Se il rendimento che sarà prezzato dal bond risulterà in linea con quello vigente sul mercato secondario, va da sé che la quotazione avverrà sopra la pari

Germania: domani debutta il Bund a 30 anni senza cedole

Un nuovo bene rifugio all’orizzonte per chi in questa fase incandescente della geopolitica internazionale è alla ricerca di porti sicuri dove riporre la propria liquidità.

Domani infatti la Germania emetterà il Bund a 30 anni senza cedole per la prima volta nella sua storia per un importo di 2 miliardi di euro. La decisione giunge a poche settimane dallo scivolamento del rendimento trentennale sottozero.

«Adesso l’intera curva delle scadenze per le obbligazioni di stato tedesche si mostra negativa», ha commentato un trader interpellato da Money.it. Il titolo più longevo è attualmente quello che scade nell’agosto del 2048 e offre oggi il -0,15%.

Gli obiettivi di Berlino

Nei mesi scorsi Berlino aveva emesso il suo primo zero coupon bond a 10 anni, approfittando anche in quel caso dei rendimenti negativi vigenti su quel tratto di curva.
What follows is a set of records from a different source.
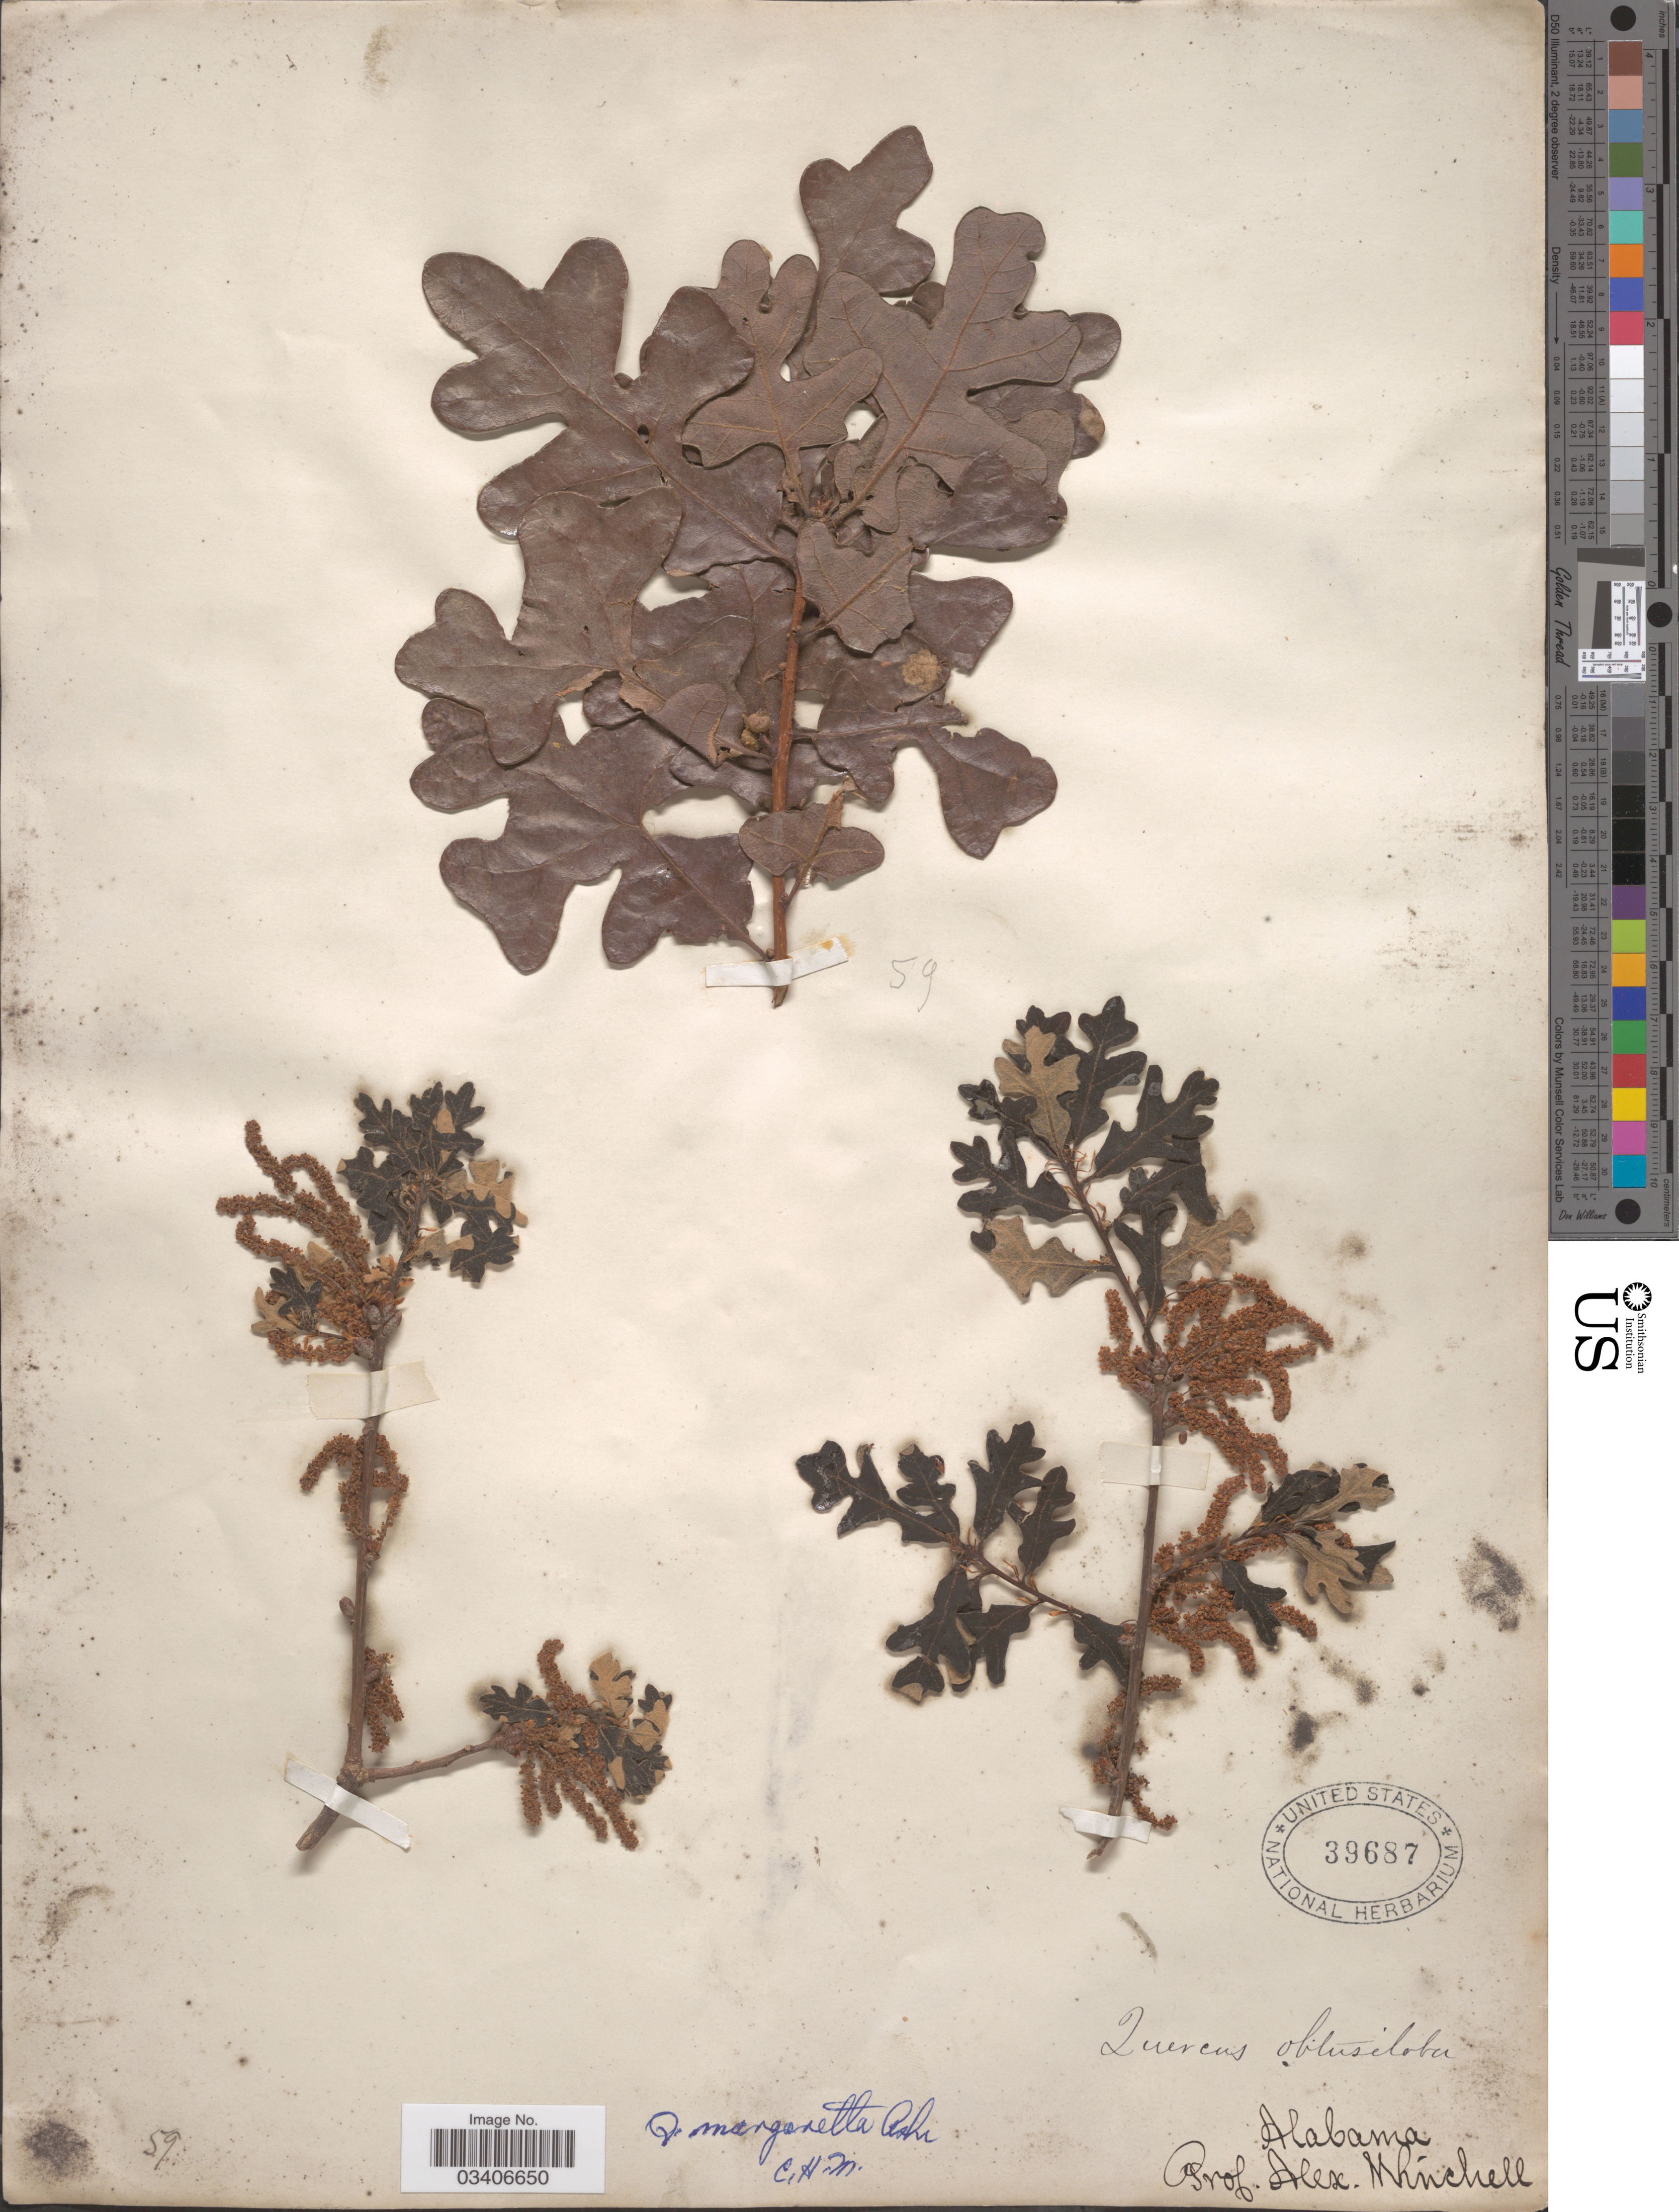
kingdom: Plantae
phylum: Tracheophyta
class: Magnoliopsida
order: Fagales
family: Fagaceae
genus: Quercus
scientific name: Quercus margarettae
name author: Ashe ex Small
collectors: A. Winchell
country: United States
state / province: Alabama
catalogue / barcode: US 39687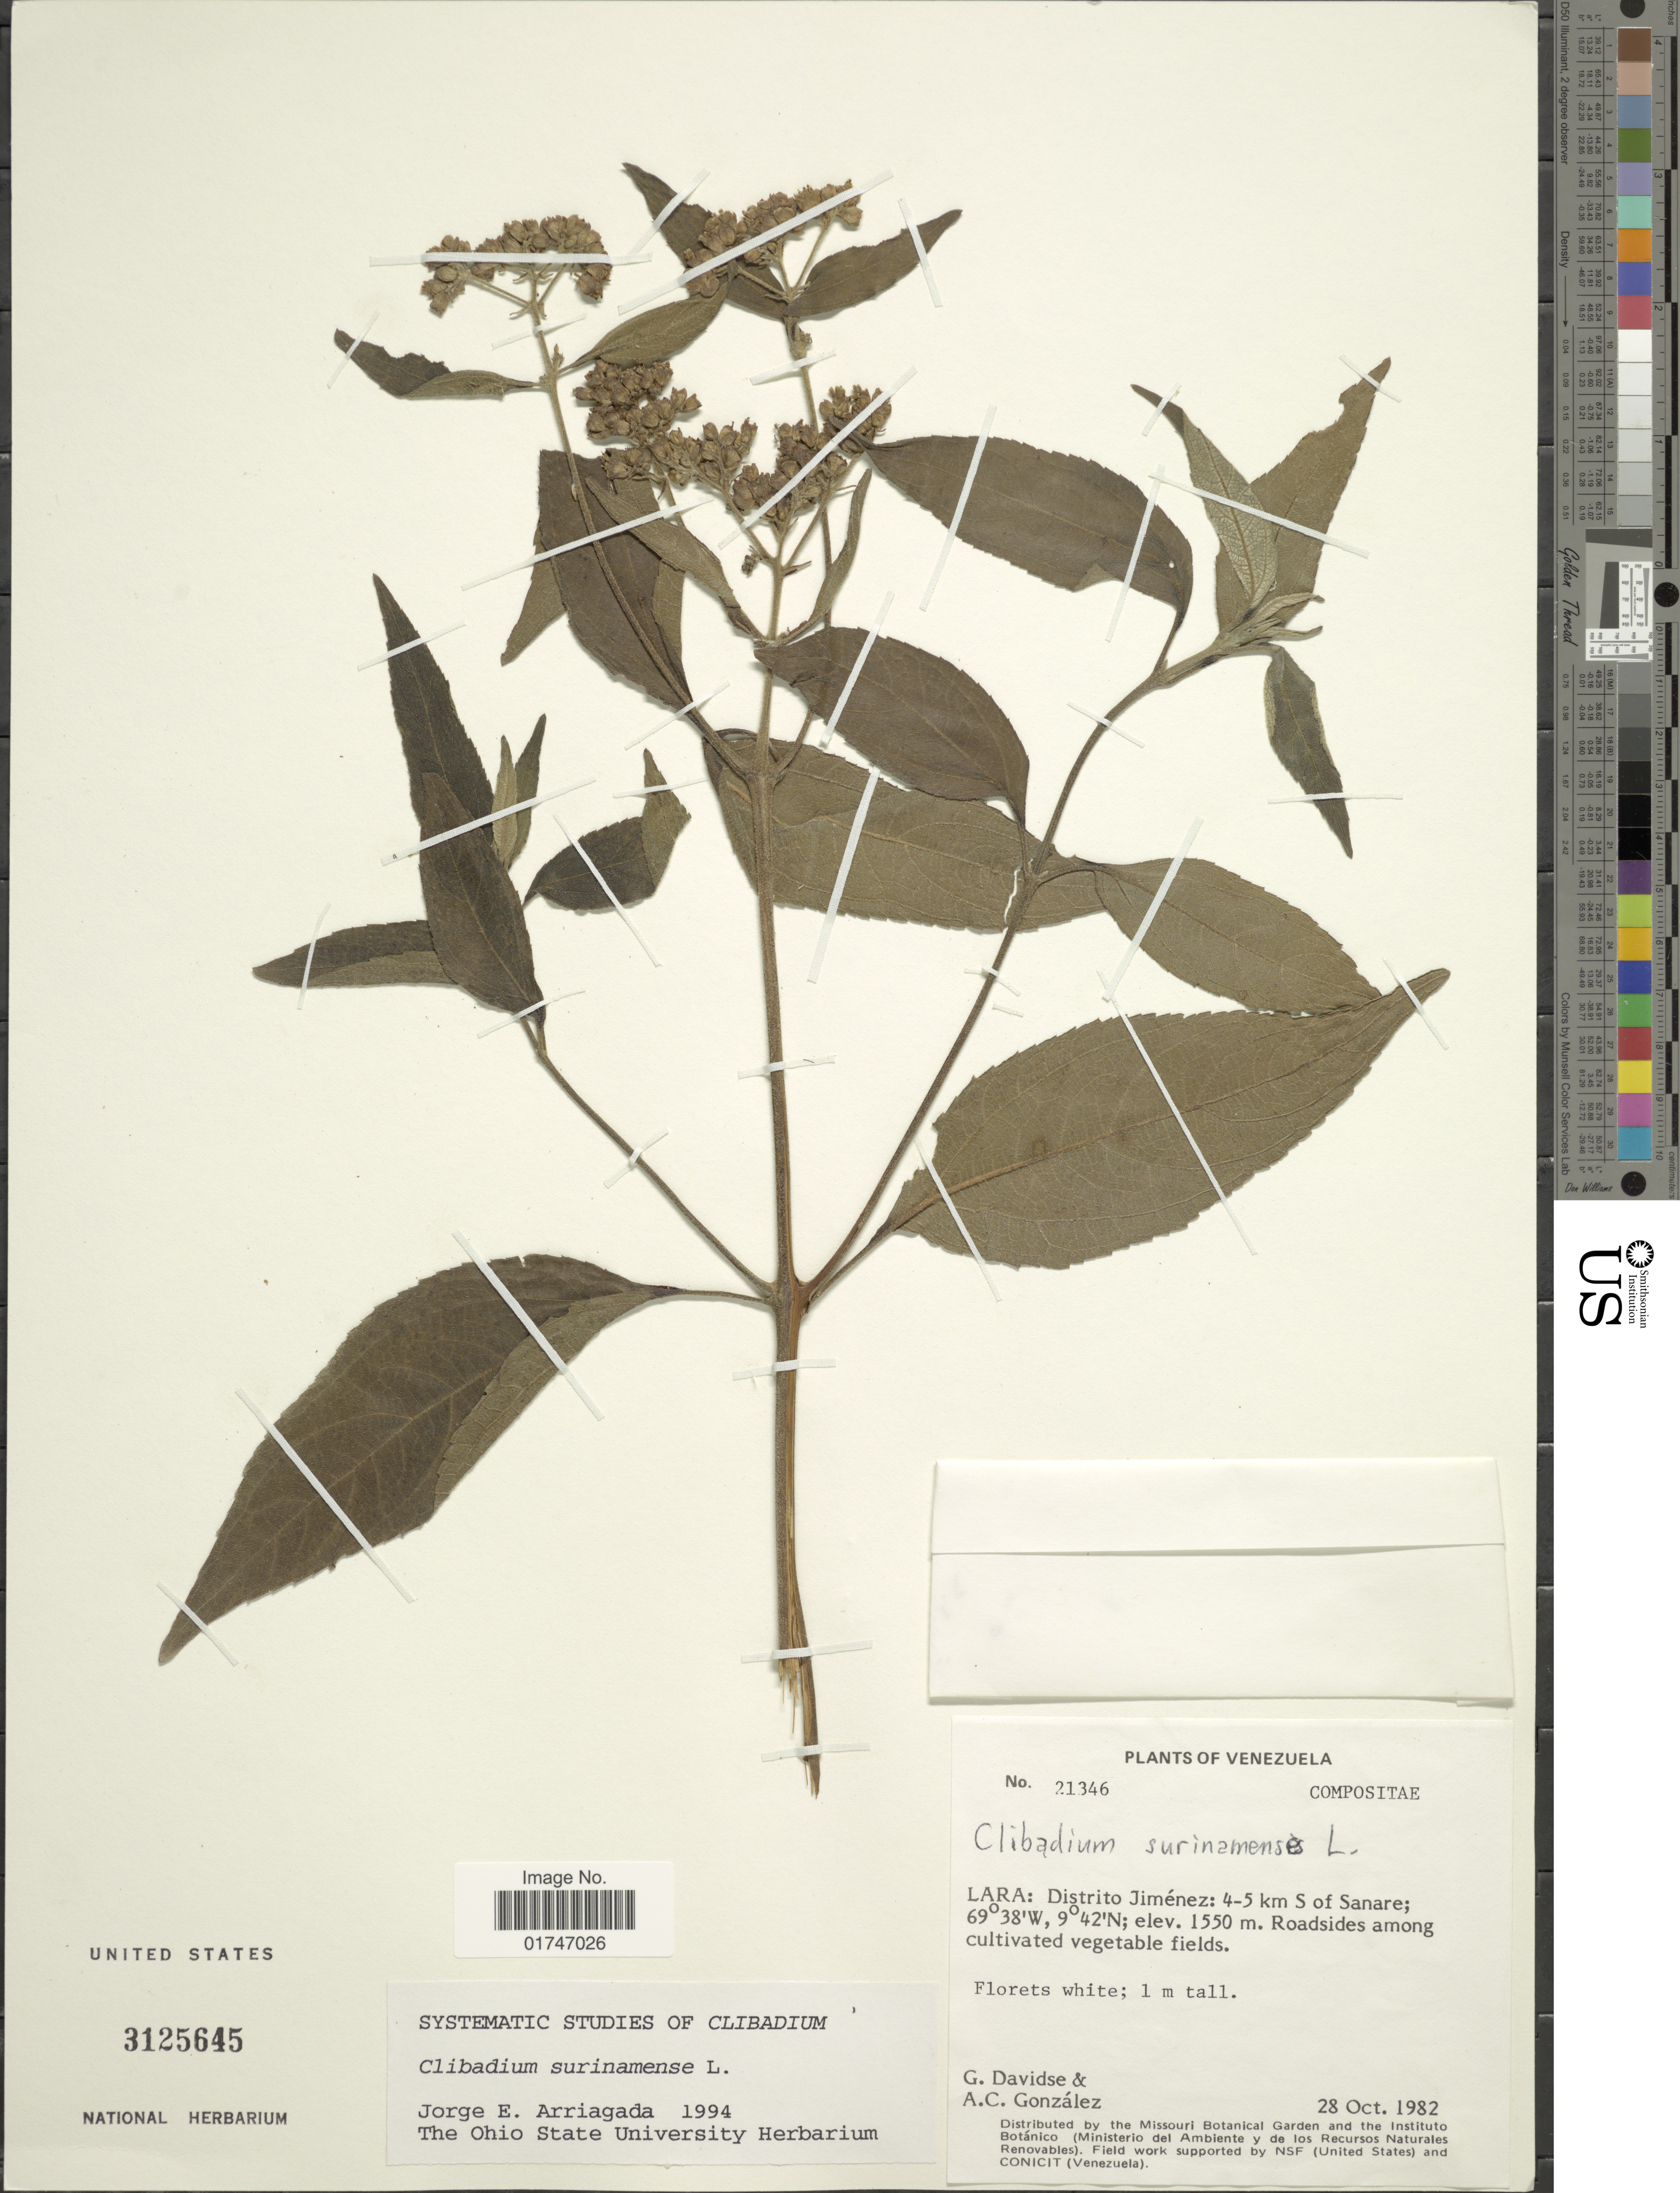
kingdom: Plantae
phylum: Tracheophyta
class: Magnoliopsida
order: Asterales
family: Asteraceae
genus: Clibadium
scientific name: Clibadium surinamense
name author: L.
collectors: G. Davidse & A. C. González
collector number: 21346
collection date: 1982-10-28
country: Venezuela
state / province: Lara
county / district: Jiménez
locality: Lara: Distrito Jiménez: 4-5 km S of Sanare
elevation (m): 1550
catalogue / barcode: US 3125645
Ora che la Bundesbank ha paventato un possibile scenario di recessione tecnica nel 3° trimestre 2019 e che anche il ministro delle finanze Olaf Scholz ha aperto ad un piano anti-crisi da 50 miliardi di euro, la Germania è pronta ad attingere al mercato.

Leggi anche Germania, piano anti-recessione da 50 miliardi di euro.

Quella di domani sarà un’asta interessante per valutarne il successo. Non è raro, infatti, che a causa dei rendimenti offerti così basse, le obbligazioni sovrane della Germania non attraggano sufficienti capitali in fase di collocamento, tecnicamente facendo chiudere l’asta scoperta.

L’analisi rischio/rendimento

Come da manuale di finanza, l’obbligazione che non ha cedole (zero coupon) ha una duration pari alla sua vita residua. In questo caso la duration del Bund 30 anni senza cedola al momento dell’emissione sarà pari a 30 e poi andrà via via a diminuire con il trascorrere degli anni.

Se il rendimento che sarà prezzato dal bond risulterà in linea con quello vigente sul mercato secondario, va da sé che la quotazione avverrà sopra la pari, per cui non solo non ci sarà alcuna cedola per 30 anni, ma alla scadenza verrà rimborsato all’obbligazionista un capitale inferiore a quello investito, senza contare poi l’effetto dell’erosione dovuta all’inflazione.

Questo fenomeno è noto come “perdita di potere d’acquisto”: basterà, ad esempio, un’inflazione media dell’1% all’anno per intaccare il capitale del 35%, mentre con un tasso medio al 2% (sostanzialmente il target BCE), l’erosione sarà di circa l’80%.